• **SUPPLIED PASSAGE**:

Carnage788Carnage788 Member UncommonPosts: 18
so i recently upgraded to a samsung 859 evo from a standard hd, huge upgrade.  few days later i upgraded my motherboard to a maximus IX formula.  After reading up on it a bit more i found out that is supports M.2 ssd, i have a few days left to take back my standard ssd.  My question is it even worth it?  Is the speed that much faster for gaming/general pc use?

Comments

  • jdnewelljdnewell Member UncommonPosts: 2,237
    For general PC use and gaming I wouldnt worry about returning it. I doubt you would notice the speed increase.
  • CleffyCleffy Member RarePosts: 6,412
    Speed is about the same. Since the m.2 is mounted directly to the mobo, there is 1 less peripheral to run sata cable and power to. It probably has less latency. Overall minor benefits.
  • centkincentkin Member RarePosts: 1,527
    While the m.2 is significantly faster in raw terms to an SSD, how much you get out of it depends upon how much of a bottleneck your drive is being on your system.  In essence the overall faster your PC is, the more you will notice the difference. 

    Think of it like playing a game and considering a i7 level processor vs an i5 processor.  The question is if the processor is what is slowing your system down or the video card.  You might hardly notice a difference at all if you have a reasonable but not massively beefy video card.  Your frame rate might be 31 with the i5 and 33 with the i7.  But if you were running dual 1080s you would see a much greater increase because what is slowing you down is now the processor not the video.

    SSDs are already faster than expected from a software point of view.  A good M.2 is even faster.  But improving on something that is 10% of the problem can only get you so far.

• **SUPPLIED MATERIAL**:
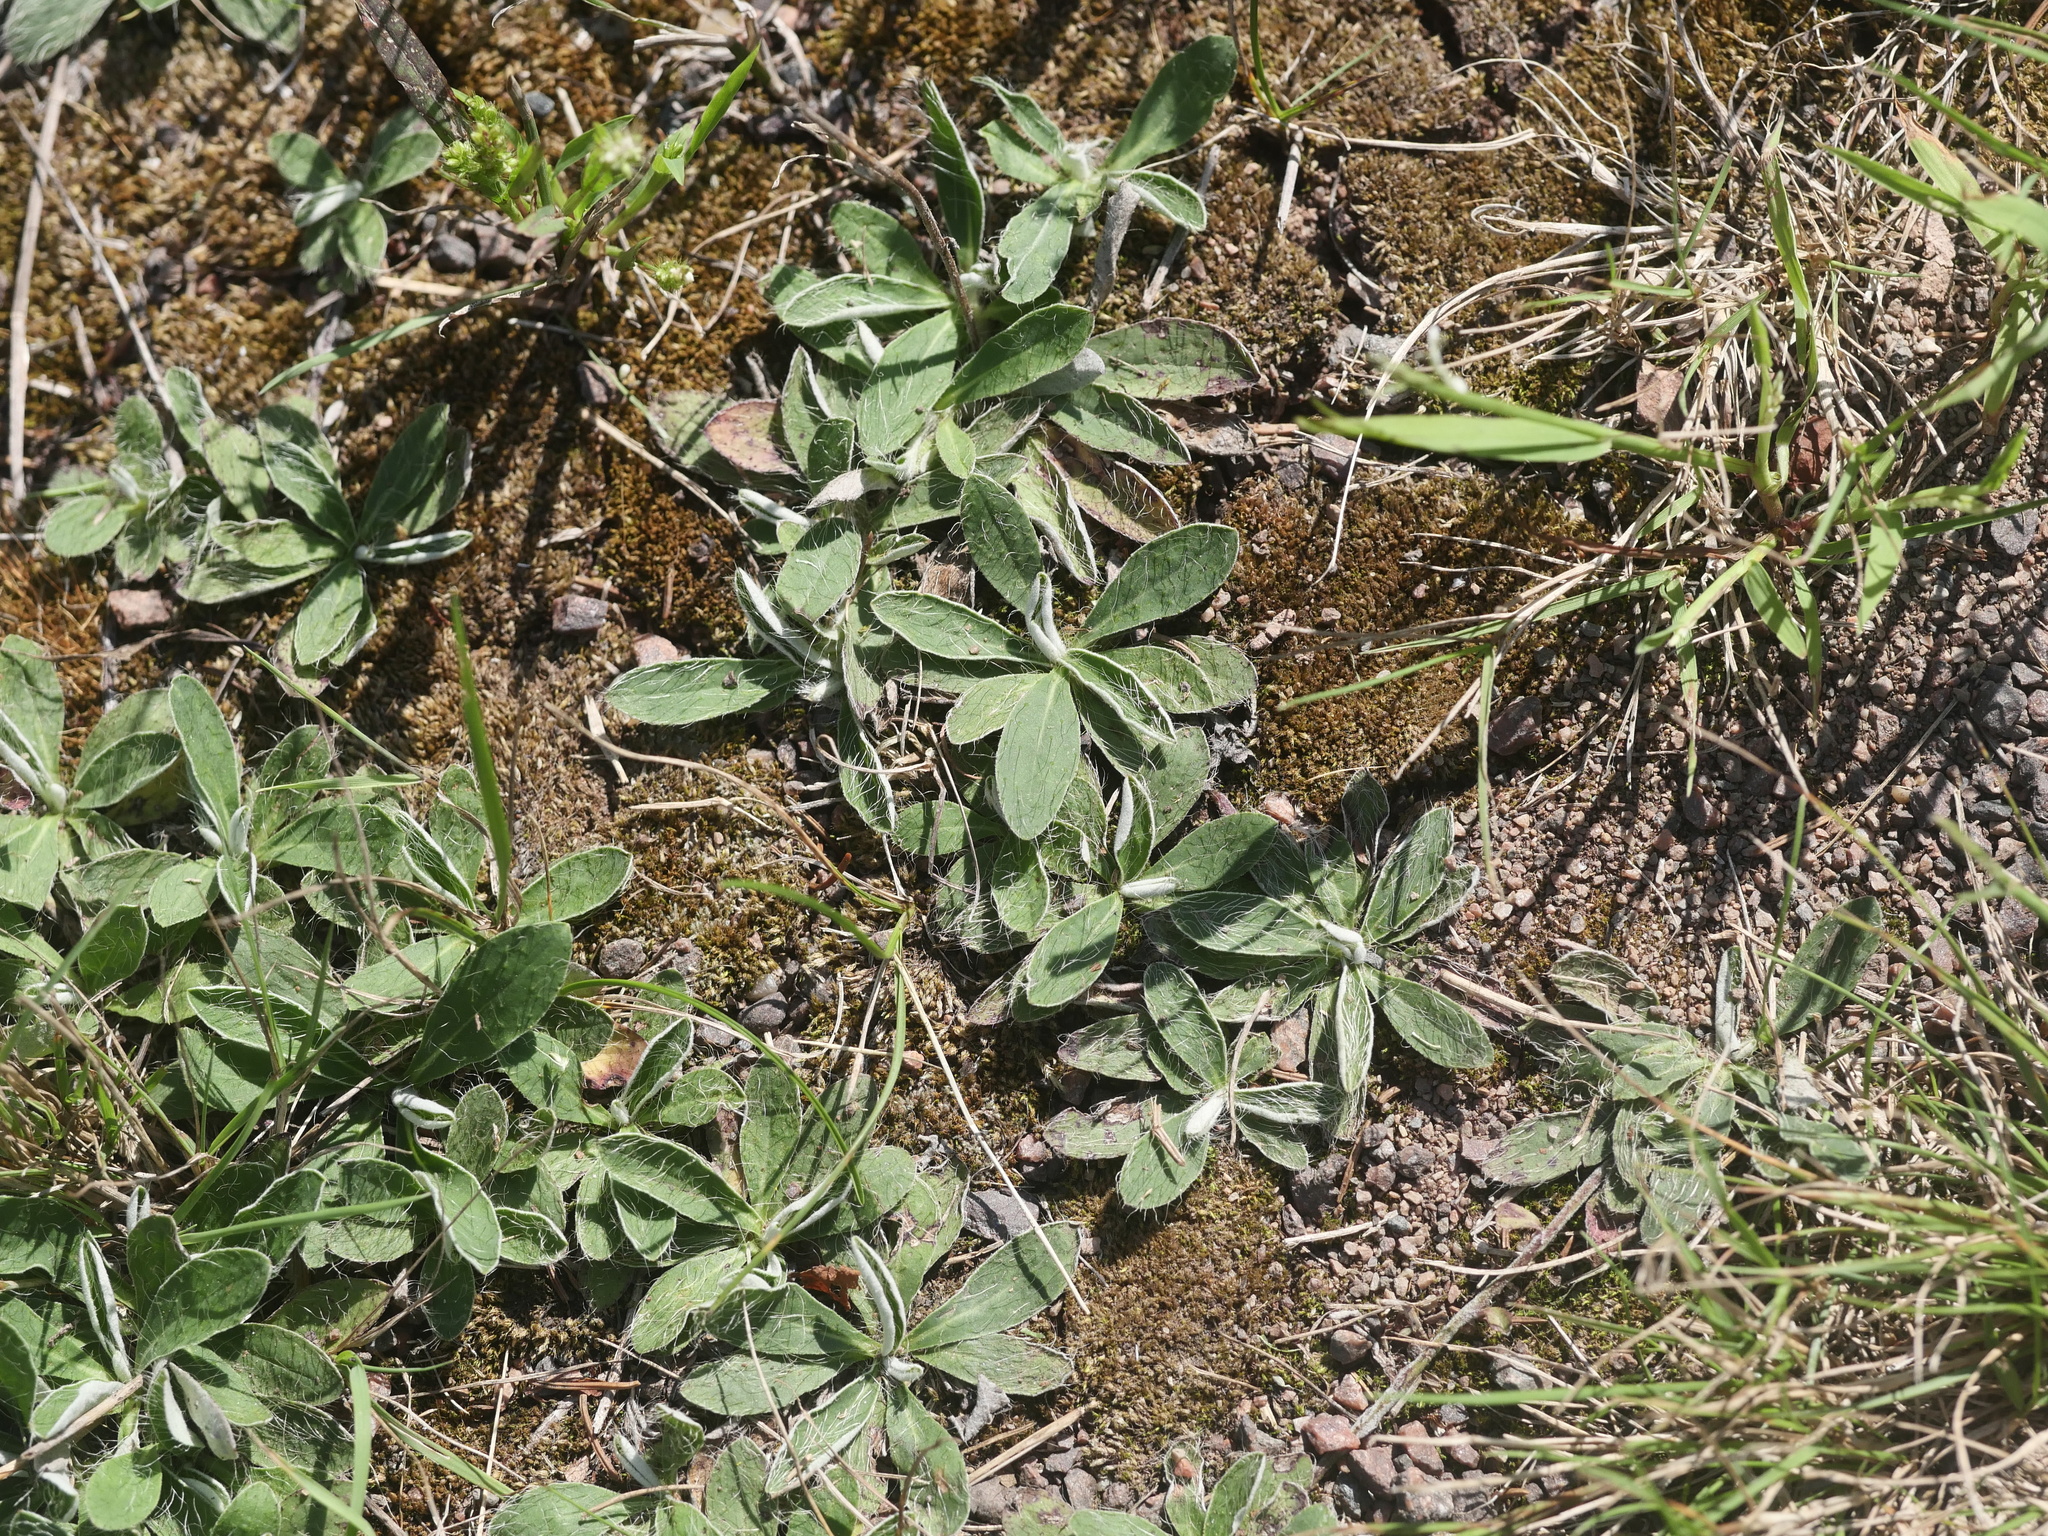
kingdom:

• **EXERCISE OBJECTIVE**: Can you copy the entire forum thread about M.2 drives word for word? The listing has no connection to the forum thread about M.2 drives.

• **ANSWER SPACE**:
Carnage788Carnage788 Member UncommonPosts: 18
so i recently upgraded to a samsung 859 evo from a standard hd, huge upgrade.  few days later i upgraded my motherboard to a maximus IX formula.  After reading up on it a bit more i found out that is supports M.2 ssd, i have a few days left to take back my standard ssd.  My question is it even worth it?  Is the speed that much faster for gaming/general pc use?

Comments

  • jdnewelljdnewell Member UncommonPosts: 2,237
    For general PC use and gaming I wouldnt worry about returning it. I doubt you would notice the speed increase.
  • CleffyCleffy Member RarePosts: 6,412
    Speed is about the same. Since the m.2 is mounted directly to the mobo, there is 1 less peripheral to run sata cable and power to. It probably has less latency. Overall minor benefits.
  • centkincentkin Member RarePosts: 1,527
    While the m.2 is significantly faster in raw terms to an SSD, how much you get out of it depends upon how much of a bottleneck your drive is being on your system.  In essence the overall faster your PC is, the more you will notice the difference. 

    Think of it like playing a game and considering a i7 level processor vs an i5 processor.  The question is if the processor is what is slowing your system down or the video card.  You might hardly notice a difference at all if you have a reasonable but not massively beefy video card.  Your frame rate might be 31 with the i5 and 33 with the i7.  But if you were running dual 1080s you would see a much greater increase because what is slowing you down is now the processor not the video.

    SSDs are already faster than expected from a software point of view.  A good M.2 is even faster.  But improving on something that is 10% of the problem can only get you so far.